Гиперемезис — такой вердикт вынес лечащий доктор и еще трое приглашенных специалистов, а потом все четверо, пряча глаза, посоветовали прервать беременность.
— У вас очень тяжелый случай, Роман Станиславович, — говорила заведующая отделением лучшего в городе перинатального центра, — ваша жена теряет вес, у нее нарушена функция почек, высок риск преждевременных родов. Подумайте, вы оба молодые, наберетесь сил, а потом снова попробуете.
— Рома, Ромочка, разве так можно? Он же наш… — Сашка в отчаянии цеплялась за руки Романа, а он кусал губы, прижимался к ней мокрой щекой и шептал:
— Сашенька, родная, любимая, я не могу смотреть, как ты мучаешься, если бы ты знала, как мне жаль, если бы я мог вместо тебя его носить…

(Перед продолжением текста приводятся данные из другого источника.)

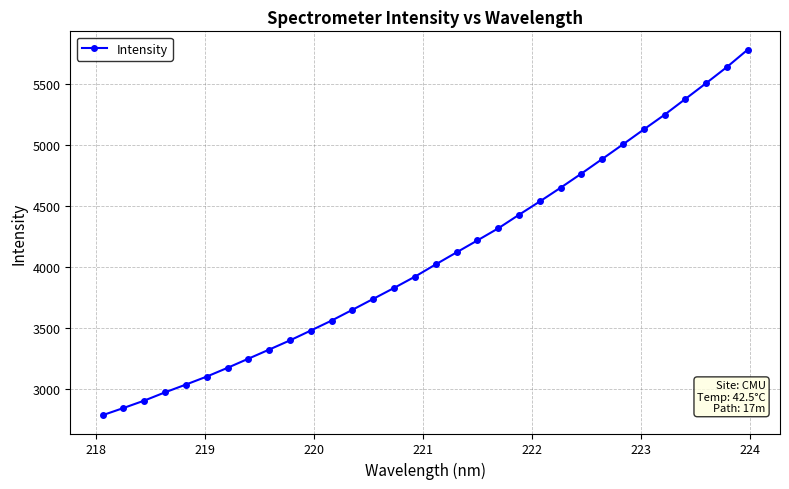

Is this an area chart (filled region under the line)?

No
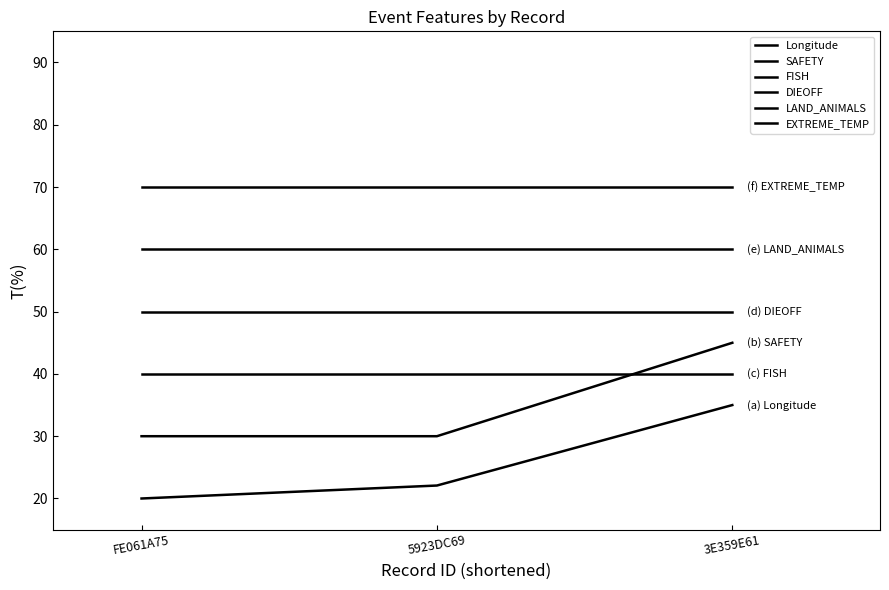

What position from the right is 3E359E61?

1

— Помоги мне, Ром, — сказала она, заглядывая в глаза, полные сострадания и боли, — я справлюсь, только если ты будешь со мной. Пожалуйста, не отдавай его им...
Он кивнул, поцеловал ее в висок и сказал, поднявшись.
— Мы подумали. Мы будем рожать. Согласны на госпитализацию.
С этого дня он только так и говорил о ее беременности — «мы». «Мы лечимся», «мы спим», «мы гуляем», «нам нельзя». Саша две недели пробыла в стационаре, днем лежала под капельницей, ей вводили необходимые препараты, а вечером приезжал Роман и нес ее в душ. Там она держалась за его шею, а он очень нежно намыливал гелем спину, плечи, руки, и Саша чувствовала, как одно его присутствие придает сил, они будто вливались через его объятия и поцелуи.
Роман собственноручно сдвинул в палате кровати, и, поскольку клиника была частная, никто не возражал. Саша уютно сворачивалась клубком на широкой груди мужа, его руки смыкались вокруг нее кольцом, и тошнота сама по себе уходила вместе с тревогой и всеми страхами. Утром Роман дожидался завтрака и кормил ее, не давая встать с постели, как советовали врачи, а потом уезжал в офис.
Заботу о детях на это время взяла на себя Сашина мама. Вскоре состояние Саши чуть улучшилось и ее отпустили домой, при этом Роман говорил не иначе, как «нас выписали». Но все равно тошнота не уходила, Сашка соблюдала строгий постельный режим и ждала возвращения мужа, который выводил ее вечером подышать воздухом, а затем нес в душ.
Все закончилось в одночасье, однажды Сашка проснулась и поняла, что ее больше не тошнит. Она прислушивалась к себе, однако ставшей уже привычной муторности не было, и ей захотелось на радостях разбудить мужа. Но Роман спал крепко, Сашка подперла подбородок локтями и приготовилась терпеливо ждать.
Проснувшийся Яланский, обнаружив рядом с собой довольную, улыбающуюся жену, начал в панике оглядываться по сторонам — он решил, что все еще спит, это такой сон, и тогда Сашке стало его ужасно жалко. До слез. А дальше началась по меткому определению свекра «вторая часть Мерлезонского балета».